The house registration system is essential also for personal identification as every Thai has to be registered as residing at a particular address and the house registration book is produced when anything formal has to be done.

If you want to go and get married, you take it and your ID card to the local district office which is an elegant modern building with a cool interior where they open the computer and find your details on-line.

It's a competent and pervasive bureaucratic system owing something to the old Chinese imperial civil service, with shades of the Napoleonic mairie, and it seems to function well. The staff are invariably civil but with high status and power, they're rarely servile. Nonetheless, the aim is good administration and generally I'm impressed by what I've seen.

Certainly there are great legions of Thai civil servants in post and I'm reminded of British India where bureaucratic procedures were made as elaborate as possible to guard against corruption and theft. Inefficiency was not an issue however, as the wages of a clerk were low; indeed expanding employment was seen as an end in itself.

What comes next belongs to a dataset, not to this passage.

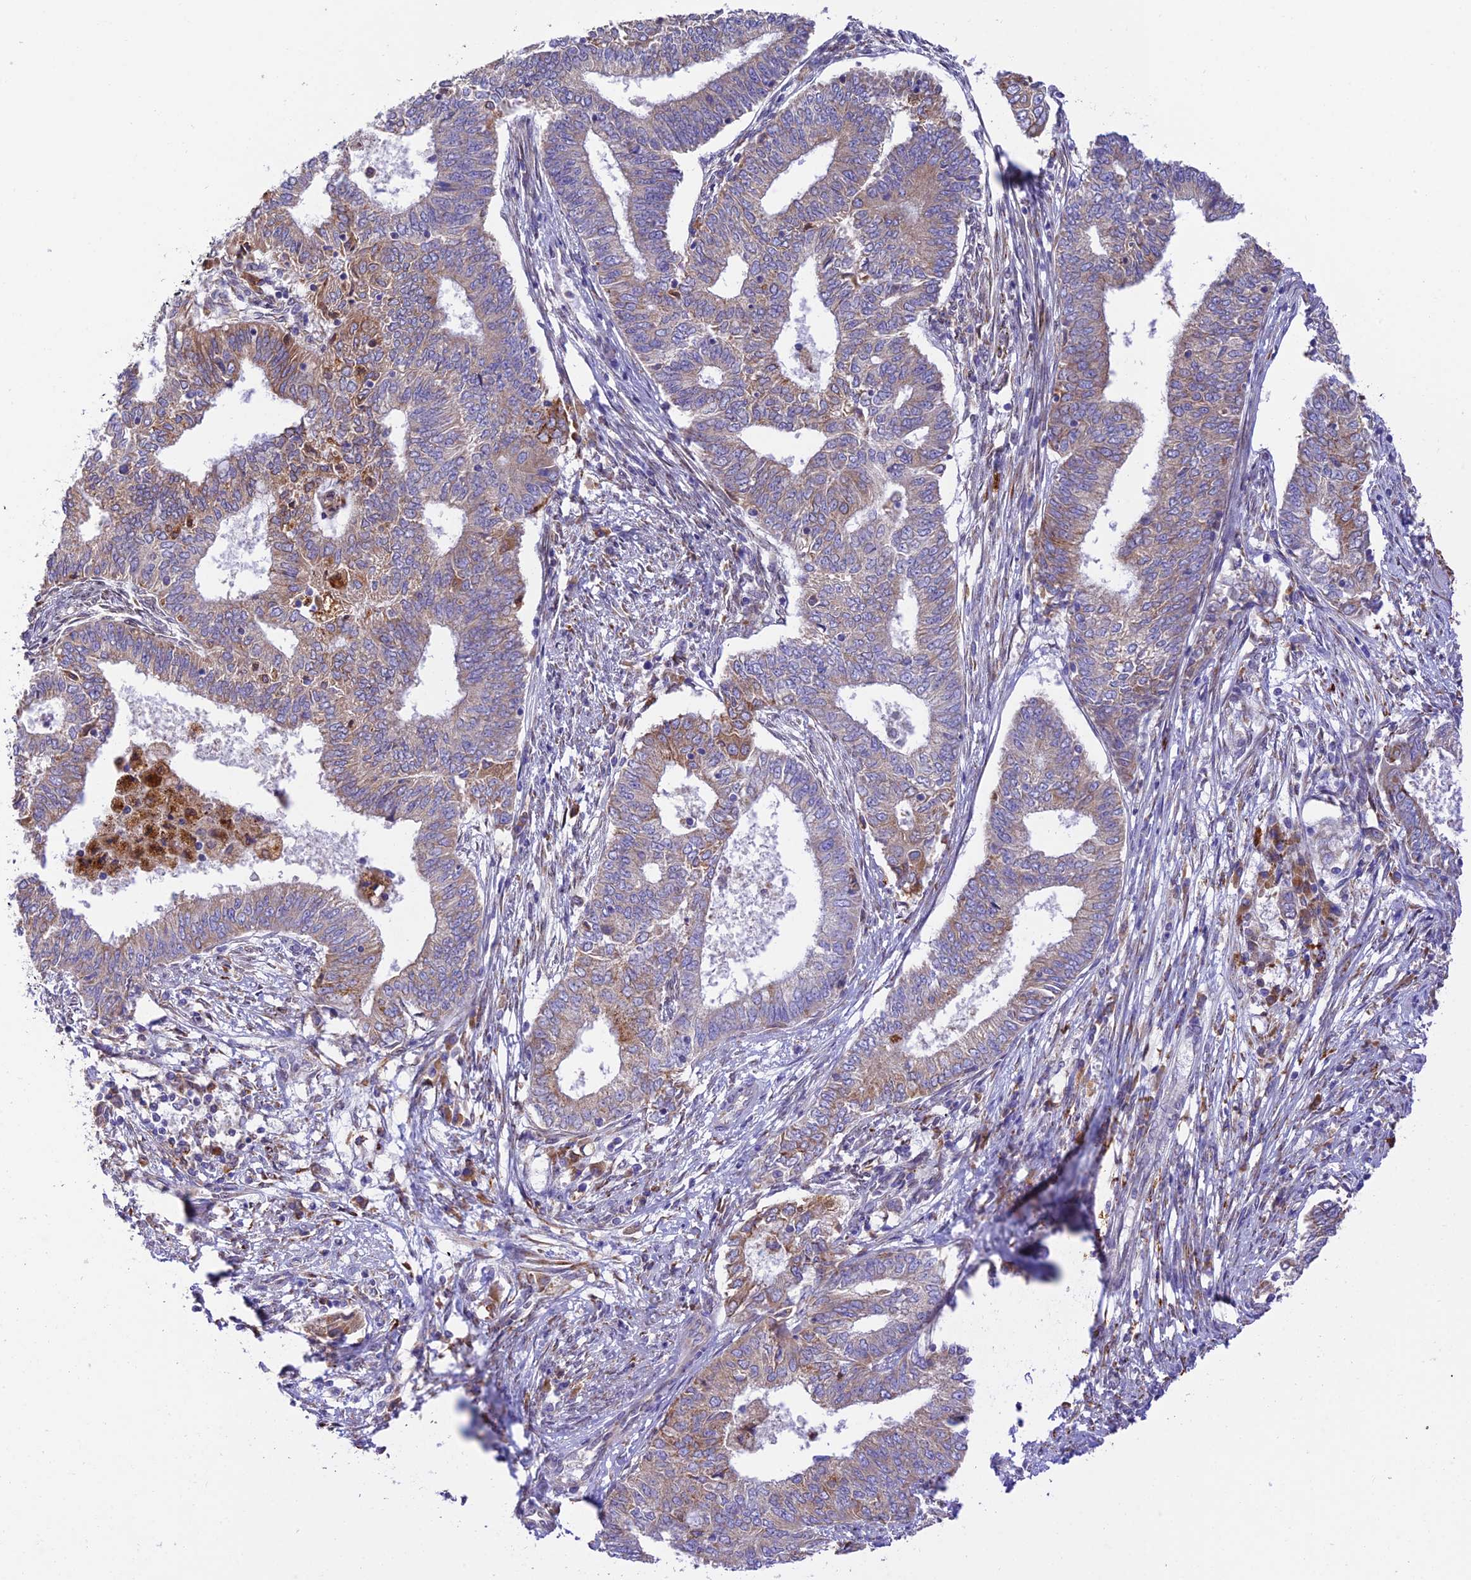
{"staining": {"intensity": "moderate", "quantity": "25%-75%", "location": "cytoplasmic/membranous"}, "tissue": "endometrial cancer", "cell_type": "Tumor cells", "image_type": "cancer", "snomed": [{"axis": "morphology", "description": "Adenocarcinoma, NOS"}, {"axis": "topography", "description": "Endometrium"}], "caption": "This is a histology image of IHC staining of endometrial cancer (adenocarcinoma), which shows moderate staining in the cytoplasmic/membranous of tumor cells.", "gene": "VKORC1", "patient": {"sex": "female", "age": 62}}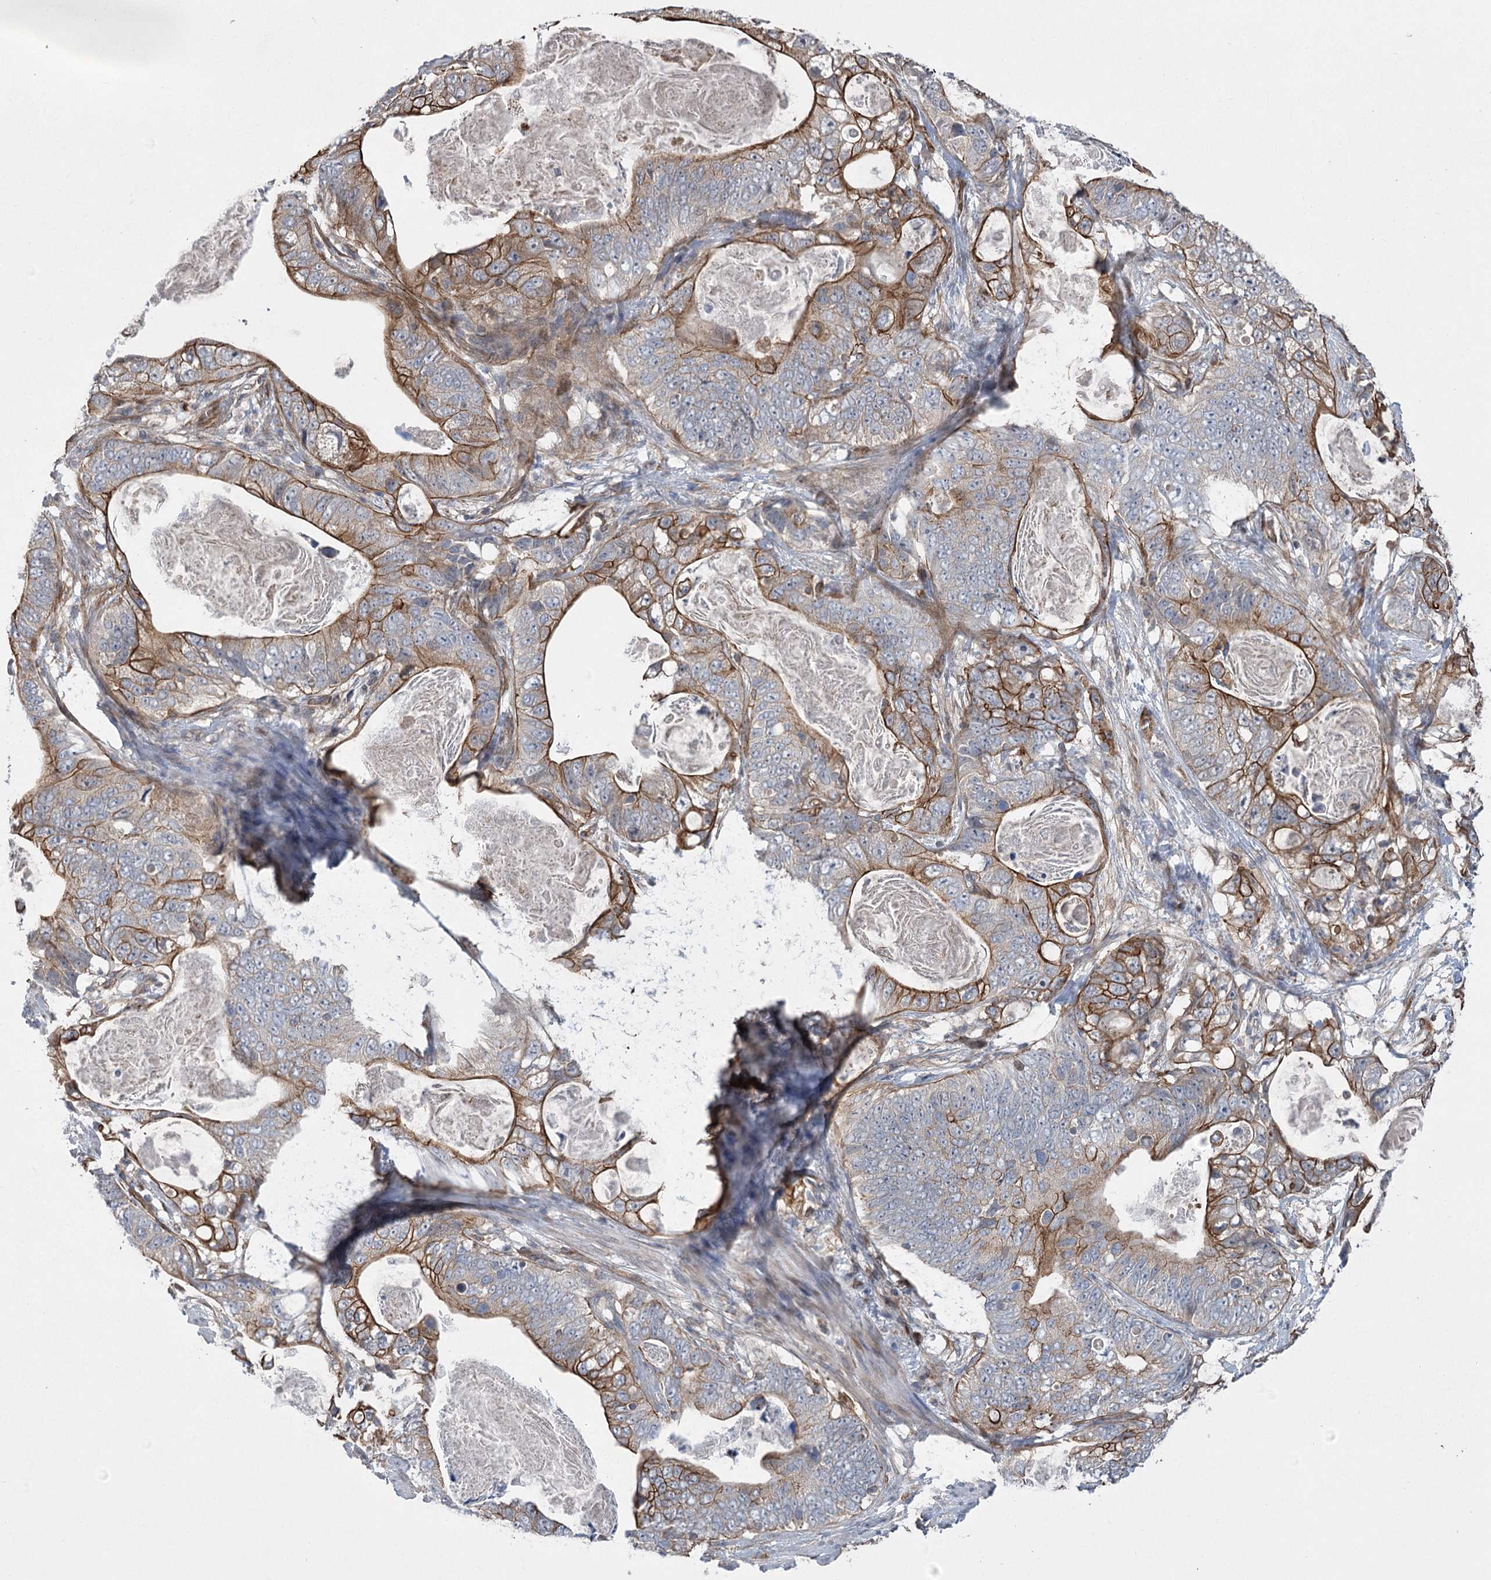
{"staining": {"intensity": "strong", "quantity": ">75%", "location": "cytoplasmic/membranous"}, "tissue": "stomach cancer", "cell_type": "Tumor cells", "image_type": "cancer", "snomed": [{"axis": "morphology", "description": "Normal tissue, NOS"}, {"axis": "morphology", "description": "Adenocarcinoma, NOS"}, {"axis": "topography", "description": "Stomach"}], "caption": "The image displays immunohistochemical staining of stomach adenocarcinoma. There is strong cytoplasmic/membranous expression is identified in approximately >75% of tumor cells.", "gene": "RWDD4", "patient": {"sex": "female", "age": 89}}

As Thailand modernises, I can see bureaucratic over-manning and inefficiency becoming more of an issue. The style of the bureaucracy, depite good data processing looks to be half a century out of date. As an example, The Immigration Department can pull up a print-out of all my entrances and exits over the past few years, which is impressive. Yet when I go to their lair in Suan Plu to apply for an extension of my visa, everything is kept in vast paper files and they seem to keep as many photocopies as possible. The place must be groaning, but it's all stashed away and added to the paper mountain.

The best thing for Thailand would be if some tough politician decided to cut the civil service by half... and it'd still be overmanned. He'd probably get gunned down for his audacity too as Thailand is substantially run by the big bureaucracies which are very powerful and no doubt look after their own. When there are constant changes of government through crisis and military coup, what remains in place but the bureaucrats who always retain a firm grip at the epicentre of power.

Yes, you can certainly admire a bureaucrat who runs a tight ship but when he gives you the run around because he says your papers aren't in order, you can't always bring yourself to love him that much!